19 Regular Expressions

The character ‘.’ matches any single character except the null character.

+

match one or more occurrences of the previous atom or regexp.

?

match zero or one occurrences of the previous atom or regexp.

\+

matches a ‘+

\?

matches a ‘?’.

Bracket expressions are used to match ranges of characters. Bracket expressions where the range is backward, for example ‘[z-a]’, are invalid. Within square brackets, ‘\’ is taken literally. Character classes are supported; for example ‘[[:digit:]]’ matches a single decimal digit.
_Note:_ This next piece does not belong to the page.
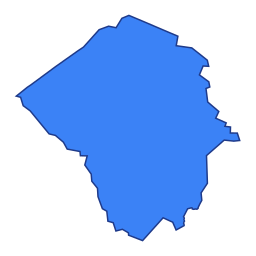 Pitt, North Carolina, United States of America (Mercator projection)
{"feature_id": "52423323B49517709144014", "entity_name": "Pitt", "entity_type": "district", "adm_level": 2, "iso_a3": "USA", "parent_name": "United States of America", "parent_adm1": "North Carolina", "projection": "mercator", "projection_center": [-77.336, 35.58], "detail": "fine", "context": "isolated", "style": "filled", "palette": "blue", "viewbox_px": 256, "rotation_deg": 0, "n_neighbors": 0, "source": "geoboundaries", "source_scale": "gbopen_adm2", "svg_char_len": 1126}
<svg xmlns="http://www.w3.org/2000/svg" viewBox="0 0 256 256"><path d="M201.8,200.3L201.1,192.9L207.4,183.3L206.5,155.6L224.2,140.1L233.8,141.1L239.7,140.5L237.3,133.1L230.3,133.0L230.5,127.0L224.9,126.3L226.2,122.9L215.7,118.2L218.8,111.5L207.7,102.0L206.0,88.5L209.8,87.0L208.8,81.8L199.4,74.9L203.1,66.0L208.7,66.3L207.3,60.2L191.8,47.9L176.2,45.7L177.9,36.2L166.8,31.5L143.4,21.5L128.9,15.4L121.9,18.3L116.1,27.7L108.6,26.2L99.1,29.7L83.5,47.1L77.8,50.9L55.2,66.9L32.6,83.6L30.7,85.0L29.2,86.0L27.4,87.2L16.3,96.1L20.6,97.3L23.2,105.7L30.2,110.9L49.1,133.9L55.4,135.4L63.4,142.2L67.2,149.1L80.0,151.5L80.4,155.7L87.2,155.9L84.8,165.0L91.2,174.1L91.8,181.2L97.5,188.3L98.0,196.7L102.4,208.7L106.8,211.2L107.9,221.2L113.2,222.7L115.9,231.0L122.4,229.3L128.4,232.8L128.6,235.2L142.6,240.6L163.1,217.8L172.7,222.2L176.1,230.0L184.1,225.6L184.0,224.1L183.6,223.5L184.0,221.7L184.5,221.1L183.9,219.4L184.3,218.3L184.0,217.4L183.5,216.8L187.6,208.8L191.4,207.8L192.2,208.1L192.3,209.0L193.8,209.3L195.4,209.0L197.0,209.2L198.1,208.3L198.1,207.6L199.8,204.0L201.8,200.3Z" fill="#3b82f6" stroke="#1e3a8a" stroke-width="1.5"/></svg>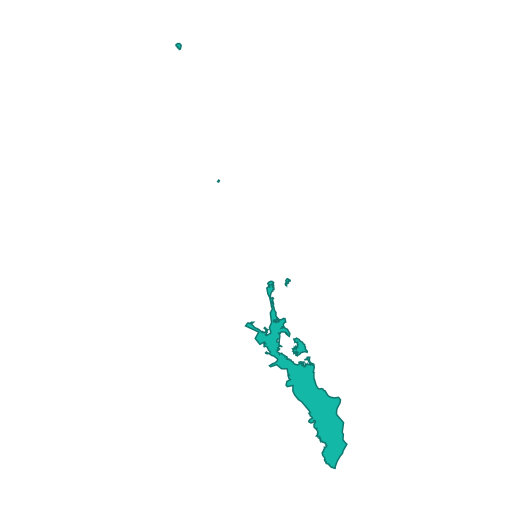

GNU extensions are supported:

\w

matches a character within a word

\W

matches a character which is not within a word

\<

matches the beginning of a word

\>

matches the end of a word

\b

matches a word boundary

\B

matches characters which are not a word boundary

\`

matches the beginning of the whole input

\'

matches the end of the whole input

Grouping is performed with parentheses ‘()’. An unmatched ‘)’ matches just itself. A backslash followed by a digit acts as a back-reference and matches the same thing as the previous grouped expression indicated by that number. For example, ‘\2’ matches the second group expression. The order of group expressions is determined by the position of their opening parenthesis ‘(’.

The alternation operator is ‘|’.

The characters ‘^’ and ‘$’ always represent the beginning and end of a string respectively, except within square brackets. Within brackets, an initial ‘^’ inverts the character class being matched.

*’, ‘+’ and ‘?’ are special at any point in a regular expression except the following places, where they are not allowed:

  1. At the beginning of a regular expression
  2. After an open-group, ‘(
  3. After the alternation operator, ‘|

Intervals are specified by ‘{’ and ‘}’. Invalid intervals such as ‘a{1z’ are not accepted.

The longest possible match is returned; this applies to the regular expression as a whole and (subject to this constraint) to sub-expressions within groups.